En las últimas décadas la humanidad sufrió un importante cambio en su comportamiento porque se privilegió el individualismo y fueron lanzadas a la hoguera todas las ideas de solidaridad y hasta de compasión. El éxito cada vez más se fue midiendo por la capacidad de amasar fortunas y de adquirir bienes, desatándose una lucha en la que imperaba el derecho individual porque dentro de las nuevas corrientes económicas se aniquiló la idea de que pudieran existir Estados capaces de regular el ritmo de la actividad individual y, por lógica exclusión, los que históricamente habían tenido menos oportunidades se fueron quedando más atrás y como consecuencia de ello se produjo la mayor situación de inequidad que haya existido a lo largo de toda la historia de la humanidad.

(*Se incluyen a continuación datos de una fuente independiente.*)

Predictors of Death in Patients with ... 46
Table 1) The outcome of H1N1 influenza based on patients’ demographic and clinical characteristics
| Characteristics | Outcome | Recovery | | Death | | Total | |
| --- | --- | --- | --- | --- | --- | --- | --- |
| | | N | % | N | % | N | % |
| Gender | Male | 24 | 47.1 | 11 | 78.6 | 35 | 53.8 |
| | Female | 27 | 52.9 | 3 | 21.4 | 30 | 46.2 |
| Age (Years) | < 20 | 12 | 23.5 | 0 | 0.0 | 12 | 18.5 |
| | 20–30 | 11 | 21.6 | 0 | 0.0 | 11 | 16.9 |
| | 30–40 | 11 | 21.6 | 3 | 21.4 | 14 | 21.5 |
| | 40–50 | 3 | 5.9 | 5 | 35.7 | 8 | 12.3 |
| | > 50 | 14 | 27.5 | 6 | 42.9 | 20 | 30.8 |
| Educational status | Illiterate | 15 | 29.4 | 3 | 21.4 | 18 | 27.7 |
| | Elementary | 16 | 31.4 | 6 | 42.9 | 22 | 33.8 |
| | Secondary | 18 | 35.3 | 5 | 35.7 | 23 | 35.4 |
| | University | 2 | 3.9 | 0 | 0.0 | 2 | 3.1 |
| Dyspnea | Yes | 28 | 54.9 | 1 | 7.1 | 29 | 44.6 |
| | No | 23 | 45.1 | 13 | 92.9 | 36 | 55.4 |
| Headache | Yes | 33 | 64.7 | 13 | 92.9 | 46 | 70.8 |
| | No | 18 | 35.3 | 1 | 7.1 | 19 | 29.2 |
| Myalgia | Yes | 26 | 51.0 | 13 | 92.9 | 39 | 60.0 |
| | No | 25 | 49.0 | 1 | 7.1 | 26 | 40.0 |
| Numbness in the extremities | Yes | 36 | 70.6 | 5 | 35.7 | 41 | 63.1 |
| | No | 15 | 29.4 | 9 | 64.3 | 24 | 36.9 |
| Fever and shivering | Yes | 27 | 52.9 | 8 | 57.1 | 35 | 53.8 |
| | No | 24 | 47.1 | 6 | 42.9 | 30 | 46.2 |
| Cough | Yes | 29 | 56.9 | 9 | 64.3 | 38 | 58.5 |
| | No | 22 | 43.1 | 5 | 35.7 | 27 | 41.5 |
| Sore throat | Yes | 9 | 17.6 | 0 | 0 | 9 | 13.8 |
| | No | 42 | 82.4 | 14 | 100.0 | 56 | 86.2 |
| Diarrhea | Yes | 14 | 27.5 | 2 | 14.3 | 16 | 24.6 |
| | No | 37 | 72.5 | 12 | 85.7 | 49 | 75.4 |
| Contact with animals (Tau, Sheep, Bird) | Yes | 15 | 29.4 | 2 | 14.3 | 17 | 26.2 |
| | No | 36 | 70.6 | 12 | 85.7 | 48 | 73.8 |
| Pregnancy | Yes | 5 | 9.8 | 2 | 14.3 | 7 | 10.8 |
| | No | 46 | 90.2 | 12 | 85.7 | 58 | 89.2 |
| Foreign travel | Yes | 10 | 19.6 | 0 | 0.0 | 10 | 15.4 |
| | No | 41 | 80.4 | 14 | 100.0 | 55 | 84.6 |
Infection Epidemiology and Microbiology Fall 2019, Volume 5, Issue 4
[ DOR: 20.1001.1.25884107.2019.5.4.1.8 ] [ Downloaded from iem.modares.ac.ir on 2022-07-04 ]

Hoy, sin embargo, todos terminamos dependiendo de la responsabilidad social del otro porque en medio de la pandemia del coronavirus es fundamental que yo no contagie a nadie y que nadie me contagie a mí. Y si todos tomamos seriamente las necesarias precauciones, por supuesto que se puede reducir el impacto del mortífero COVID-19, a niveles realmente bajos, si socialmente respetamos las instrucciones relacionadas con el distanciamiento, la higiene y el uso de mascarillas. Pocas veces como ahora mi destino depende tanto del comportamiento colectivo y por ello es que voces autorizadas como la del Papa Francisco hacen tanto énfasis en el concepto de la solidaridad.
Es un momento en el que el individuo por sí solo no podrá salir de la crisis porque por sano que pueda estar o sentirse, depende de la responsabilidad de sus semejantes para no contraer la enfermedad. Aún el que se pueda aislar en una cómoda torre de cristal, necesita de insumos para sobrevivir y esos insumos no los puede producir sino que los tiene que adquirir en una cadena donde es indispensable que todos los que participan tomen las debidas precauciones para impedir que se propague el contagio.
No se trata de teorías sociales ni de ideologías políticas. Simplemente es retornar un poco al origen de la vida en sociedad, cuando la gente empezó a convivir porque entendió que eso hacía más fácil la vida, ya que el esfuerzo común generaba también beneficio común. En los primeros tiempos la gente se unía para cazar o para sembrar y obtener comida, imponiendo la necesidad de solidaridad para garantizar la subsistencia en aquellos tiempos en los que no existían modernos medios de producción sino rústicas formas de sobrevivencia.
Hoy estamos como en aquellos olvidados días, dependiendo uno de la responsabilidad del otro y entendiendo que el uniforme cumplimiento de las normas es lo que nos permitirá salir de la crisis. Pero la gran pregunta es si seremos capaces de aprovechar el mensaje y entender que debemos abandonar esas nuevas costumbres que nos han llevado al individualismo extremo, llegando a niveles de absoluto egoísmo. Yo creo que mientras el coronavirus esté allí y sea una grave amenaza, todos tenderemos a vernos como semejantes, como verdaderos prójimos y Dios quiera que esa actitud impida que la necesidad, el hambre y la inequidad provoquen estallidos que terminen en tragedias.